Commodification of carbon provides fertile ground for agrarian injustice, conference is told
Timber is stacked in piles at a sawmill in Anapu, Brazil. Kirtana Chandrasekaran of Friends of the Earth International has said that the rapid escalation of “green capitalism” is an area of great concern for agrarian movements.(Photo: Dado Galdieri / Bloomberg via Getty Images)

Carbon offsetting schemes allow polluting companies to buy carbon credits to compensate for the greenhouse gases they emit. But the growing need for carbon offsetting areas fuels land grabs and the expropriation of emission rights.

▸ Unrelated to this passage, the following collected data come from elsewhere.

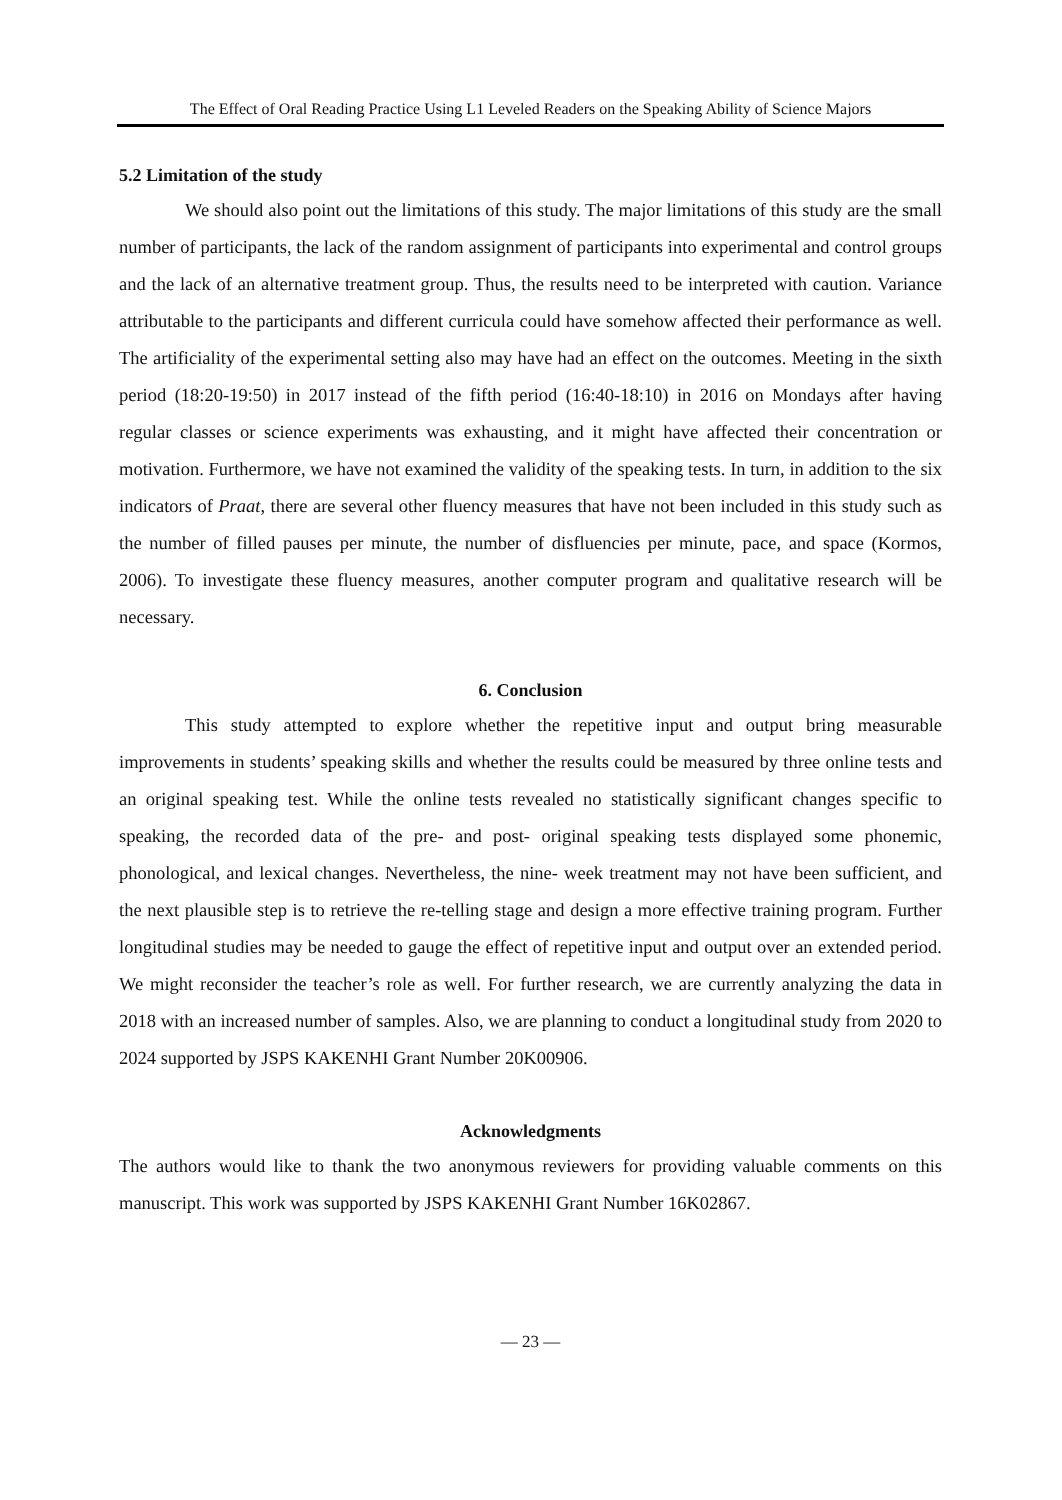The Effect of Oral Reading Practice Using L1 Leveled Readers on the Speaking Ability of Science Majors
5.2 Limitation of the study
We should also point out the limitations of this study. The major limitations of this study are the small number of participants, the lack of the random assignment of participants into experimental and control groups and the lack of an alternative treatment group. Thus, the results need to be interpreted with caution. Variance attributable to the participants and different curricula could have somehow affected their performance as well. The artificiality of the experimental setting also may have had an effect on the outcomes. Meeting in the sixth period (18:20-19:50) in 2017 instead of the fifth period (16:40-18:10) in 2016 on Mondays after having regular classes or science experiments was exhausting, and it might have affected their concentration or motivation. Furthermore, we have not examined the validity of the speaking tests. In turn, in addition to the six indicators of Praat, there are several other fluency measures that have not been included in this study such as the number of filled pauses per minute, the number of disfluencies per minute, pace, and space (Kormos, 2006). To investigate these fluency measures, another computer program and qualitative research will be necessary.
6. Conclusion
This study attempted to explore whether the repetitive input and output bring measurable improvements in students’ speaking skills and whether the results could be measured by three online tests and an original speaking test. While the online tests revealed no statistically significant changes specific to speaking, the recorded data of the pre- and post- original speaking tests displayed some phonemic, phonological, and lexical changes. Nevertheless, the nine- week treatment may not have been sufficient, and the next plausible step is to retrieve the re-telling stage and design a more effective training program. Further longitudinal studies may be needed to gauge the effect of repetitive input and output over an extended period. We might reconsider the teacher’s role as well. For further research, we are currently analyzing the data in 2018 with an increased number of samples. Also, we are planning to conduct a longitudinal study from 2020 to 2024 supported by JSPS KAKENHI Grant Number 20K00906.
Acknowledgments
The authors would like to thank the two anonymous reviewers for providing valuable comments on this manuscript. This work was supported by JSPS KAKENHI Grant Number 16K02867.
— 23 —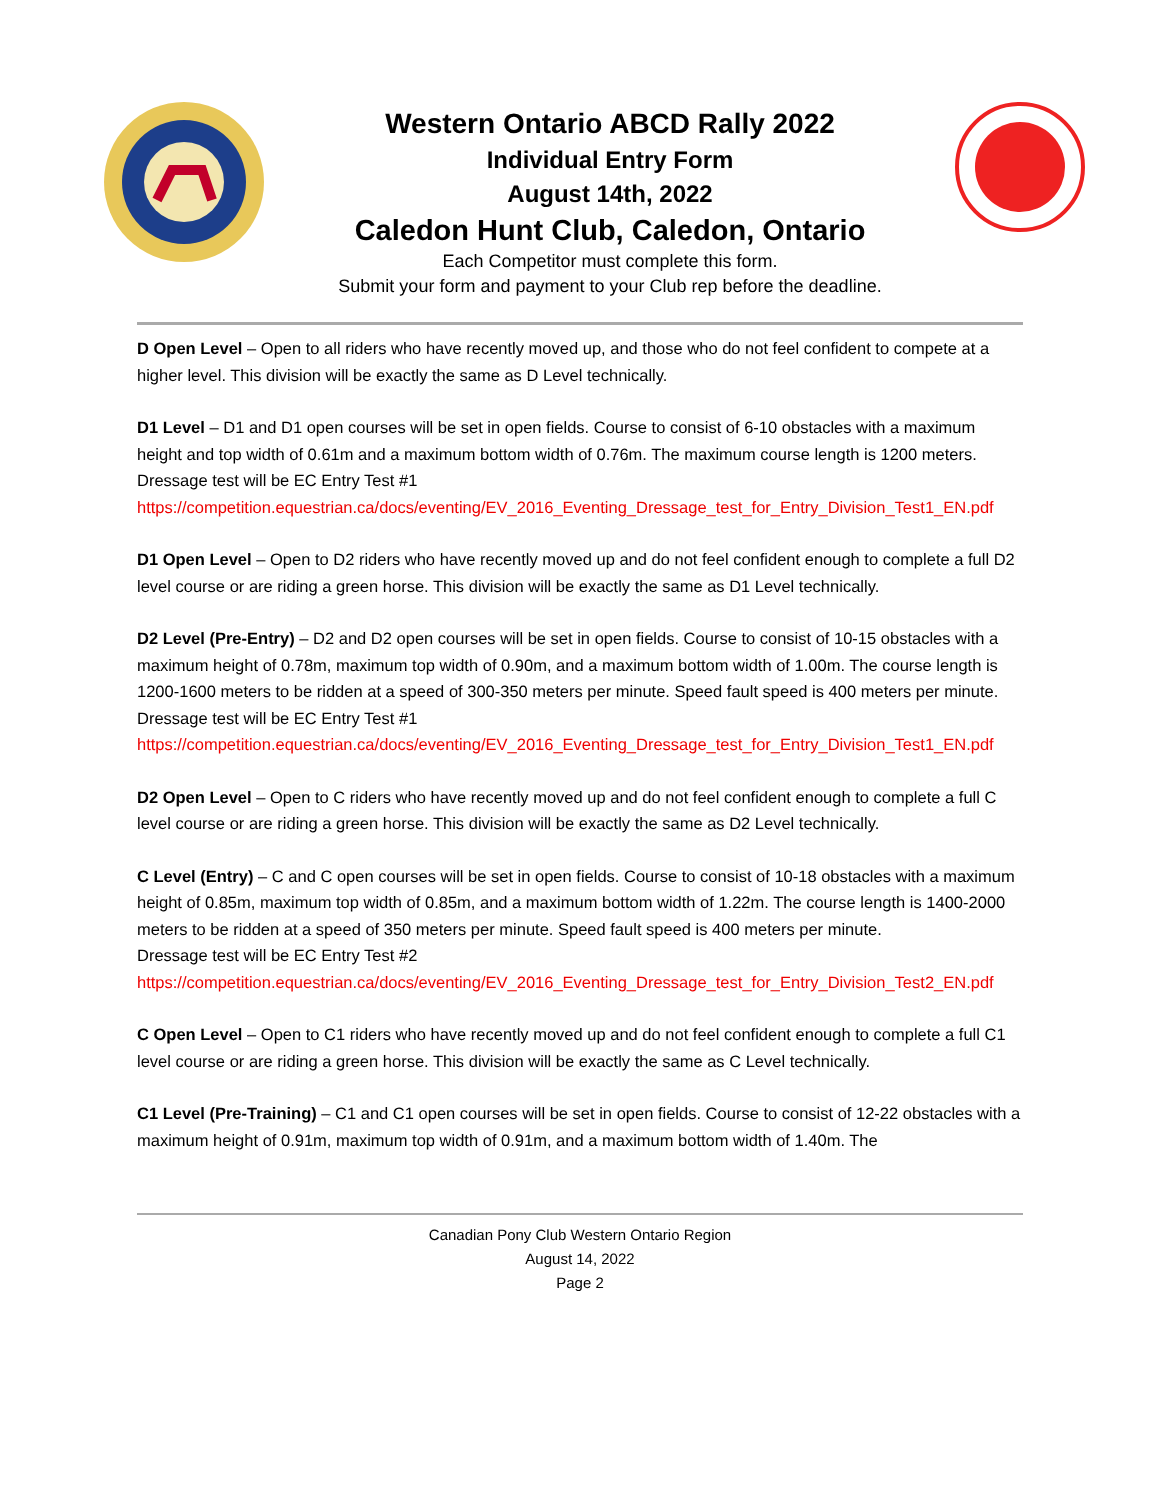Western Ontario ABCD Rally 2022
Individual Entry Form
August 14th, 2022
Caledon Hunt Club, Caledon, Ontario
Each Competitor must complete this form.
Submit your form and payment to your Club rep before the deadline.
D Open Level – Open to all riders who have recently moved up, and those who do not feel confident to compete at a higher level. This division will be exactly the same as D Level technically.
D1 Level – D1 and D1 open courses will be set in open fields. Course to consist of 6-10 obstacles with a maximum height and top width of 0.61m and a maximum bottom width of 0.76m. The maximum course length is 1200 meters. Dressage test will be EC Entry Test #1
https://competition.equestrian.ca/docs/eventing/EV_2016_Eventing_Dressage_test_for_Entry_Division_Test1_EN.pdf
D1 Open Level – Open to D2 riders who have recently moved up and do not feel confident enough to complete a full D2 level course or are riding a green horse. This division will be exactly the same as D1 Level technically.
D2 Level (Pre-Entry) – D2 and D2 open courses will be set in open fields. Course to consist of 10-15 obstacles with a maximum height of 0.78m, maximum top width of 0.90m, and a maximum bottom width of 1.00m. The course length is 1200-1600 meters to be ridden at a speed of 300-350 meters per minute. Speed fault speed is 400 meters per minute. Dressage test will be EC Entry Test #1
https://competition.equestrian.ca/docs/eventing/EV_2016_Eventing_Dressage_test_for_Entry_Division_Test1_EN.pdf
D2 Open Level – Open to C riders who have recently moved up and do not feel confident enough to complete a full C level course or are riding a green horse. This division will be exactly the same as D2 Level technically.
C Level (Entry) – C and C open courses will be set in open fields. Course to consist of 10-18 obstacles with a maximum height of 0.85m, maximum top width of 0.85m, and a maximum bottom width of 1.22m. The course length is 1400-2000 meters to be ridden at a speed of 350 meters per minute. Speed fault speed is 400 meters per minute.
Dressage test will be EC Entry Test #2
https://competition.equestrian.ca/docs/eventing/EV_2016_Eventing_Dressage_test_for_Entry_Division_Test2_EN.pdf
C Open Level – Open to C1 riders who have recently moved up and do not feel confident enough to complete a full C1 level course or are riding a green horse. This division will be exactly the same as C Level technically.
C1 Level (Pre-Training) – C1 and C1 open courses will be set in open fields. Course to consist of 12-22 obstacles with a maximum height of 0.91m, maximum top width of 0.91m, and a maximum bottom width of 1.40m. The
Canadian Pony Club Western Ontario Region
August 14, 2022
Page 2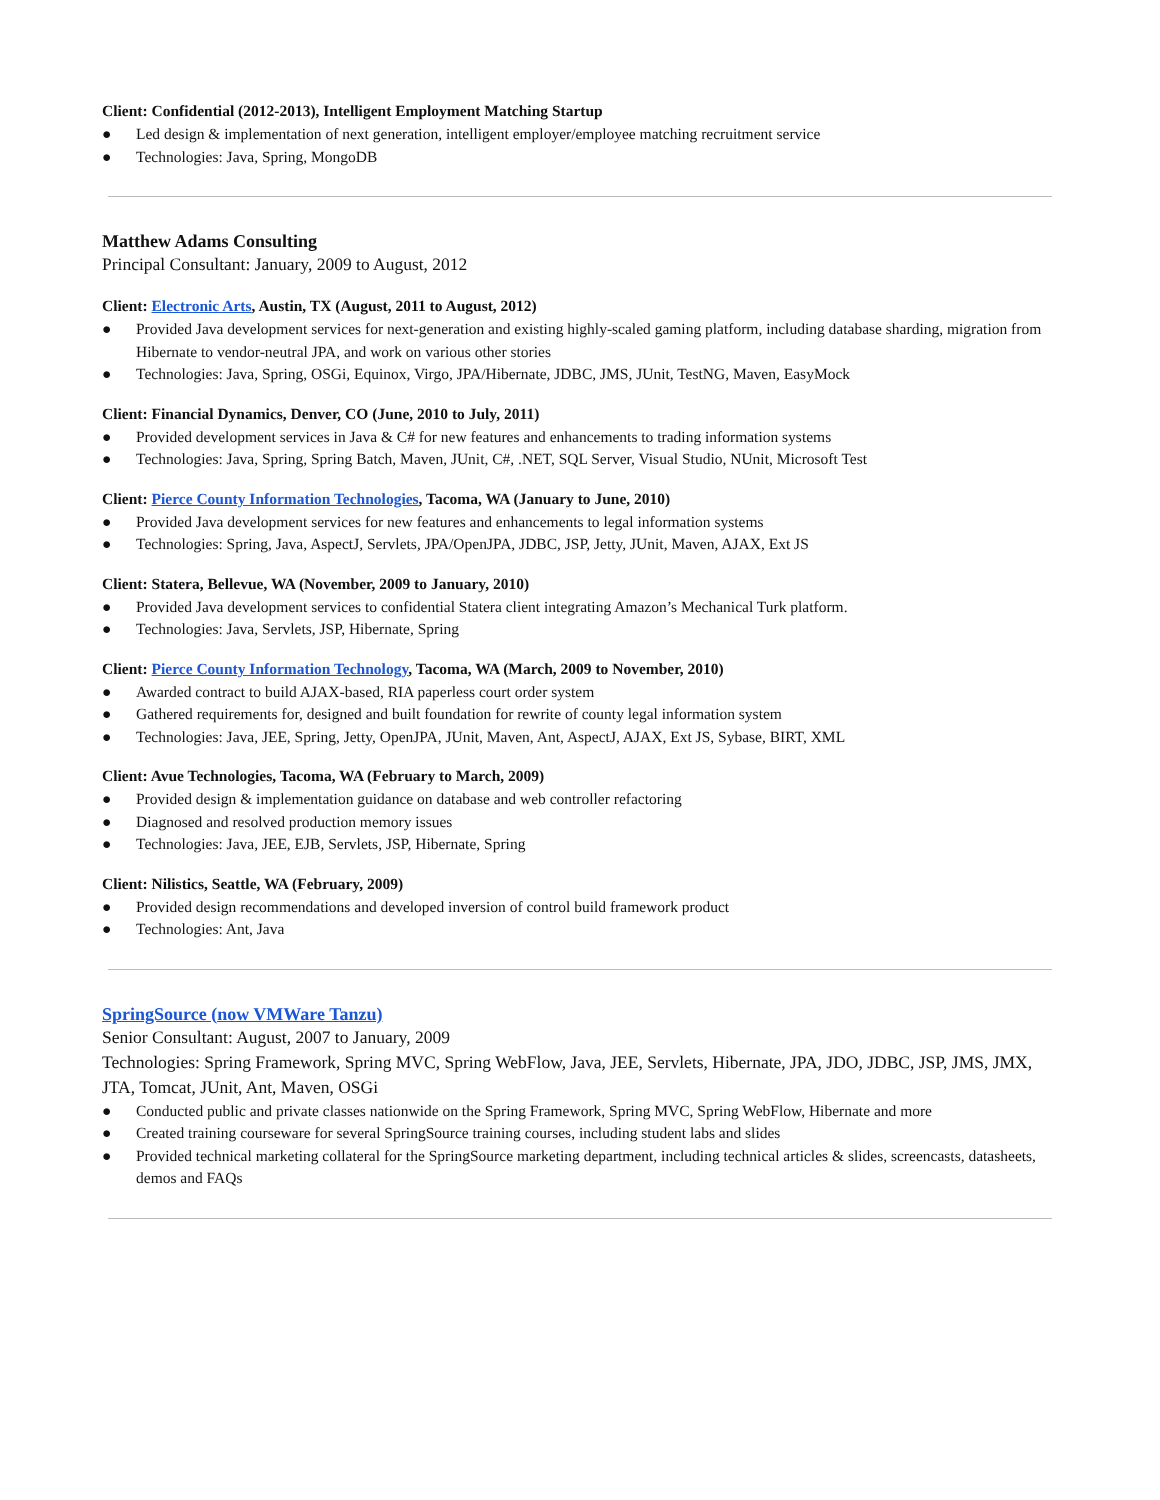Client: Confidential (2012-2013), Intelligent Employment Matching Startup
● Led design & implementation of next generation, intelligent employer/employee matching recruitment service
● Technologies: Java, Spring, MongoDB
Matthew Adams Consulting
Principal Consultant: January, 2009 to August, 2012
Client: Electronic Arts, Austin, TX (August, 2011 to August, 2012)
● Provided Java development services for next-generation and existing highly-scaled gaming platform, including database sharding, migration from Hibernate to vendor-neutral JPA, and work on various other stories
● Technologies: Java, Spring, OSGi, Equinox, Virgo, JPA/Hibernate, JDBC, JMS, JUnit, TestNG, Maven, EasyMock
Client: Financial Dynamics, Denver, CO (June, 2010 to July, 2011)
● Provided development services in Java & C# for new features and enhancements to trading information systems
● Technologies: Java, Spring, Spring Batch, Maven, JUnit, C#, .NET, SQL Server, Visual Studio, NUnit, Microsoft Test
Client: Pierce County Information Technologies, Tacoma, WA (January to June, 2010)
● Provided Java development services for new features and enhancements to legal information systems
● Technologies: Spring, Java, AspectJ, Servlets, JPA/OpenJPA, JDBC, JSP, Jetty, JUnit, Maven, AJAX, Ext JS
Client: Statera, Bellevue, WA (November, 2009 to January, 2010)
● Provided Java development services to confidential Statera client integrating Amazon’s Mechanical Turk platform.
● Technologies: Java, Servlets, JSP, Hibernate, Spring
Client: Pierce County Information Technology, Tacoma, WA (March, 2009 to November, 2010)
● Awarded contract to build AJAX-based, RIA paperless court order system
● Gathered requirements for, designed and built foundation for rewrite of county legal information system
● Technologies: Java, JEE, Spring, Jetty, OpenJPA, JUnit, Maven, Ant, AspectJ, AJAX, Ext JS, Sybase, BIRT, XML
Client: Avue Technologies, Tacoma, WA (February to March, 2009)
● Provided design & implementation guidance on database and web controller refactoring
● Diagnosed and resolved production memory issues
● Technologies: Java, JEE, EJB, Servlets, JSP, Hibernate, Spring
Client: Nilistics, Seattle, WA (February, 2009)
● Provided design recommendations and developed inversion of control build framework product
● Technologies: Ant, Java
SpringSource (now VMWare Tanzu)
Senior Consultant: August, 2007 to January, 2009
Technologies: Spring Framework, Spring MVC, Spring WebFlow, Java, JEE, Servlets, Hibernate, JPA, JDO, JDBC, JSP, JMS, JMX, JTA, Tomcat, JUnit, Ant, Maven, OSGi
● Conducted public and private classes nationwide on the Spring Framework, Spring MVC, Spring WebFlow, Hibernate and more
● Created training courseware for several SpringSource training courses, including student labs and slides
● Provided technical marketing collateral for the SpringSource marketing department, including technical articles & slides, screencasts, datasheets, demos and FAQs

The response to the climate crisis is being captured by corporate interests and elites seeking to peddle “false solutions” that often worsen agrarian injustices through the displacement of people and the dispossession of land. 

This is rooted in the fact that many of these supposed solutions — such as carbon offsetting schemes — centre around new forms of control over land, according to Diana Aguiar of the Universidade Federal da Bahia, Brazil.

“There is a stark divide between agrarian and environmental agendas,” she said, before referencing a quote by the Brazilian environmentalist Chico Mendes: “Environmentalism without class struggle is just gardening.”

Aguiar was participating in an online discussion, Agrarian Struggles and Resistance”, which formed part of the Conference on Climate Change and Agrarian Justice hosted by the Institute for Poverty, Land and Agrarian Studies (Plaas), the Journal of Peasant Studies, the Transnational Institute and the Collective of Agrarian Scholar-Activists from the Global South.

Her fellow speakers were Kirtana Chandrasekaran of Friends of the Earth International; Boaventura Monjane of Plaas; and Beyza Üstün of the HDP (Peoples’ Democratic Party) Ecology Commission in Turkey.

Crisis of carbon commodification

Agrarian injustices and the climate crisis have many of the same root causes, said Chandrasekaran. These include capitalist accumulation and neocolonialism.

She identified the rapid escalation of “green capitalism” as an area of great concern for agrarian movements. 

“No matter what our movements are doing, it is very clear that for the corporate sector, agribusinesses, fossil fuel giants … they are planning for more fossil fuel emission-intensive growth for decades to come,” she said.

“[This is] increasingly being hidden behind the so-called net-zero emissions smokescreen, which means essentially … that you can continue [using] fossil fuels, with the idea that you can then balance it out by somehow removing carbon from the atmosphere or through carbon offsets.”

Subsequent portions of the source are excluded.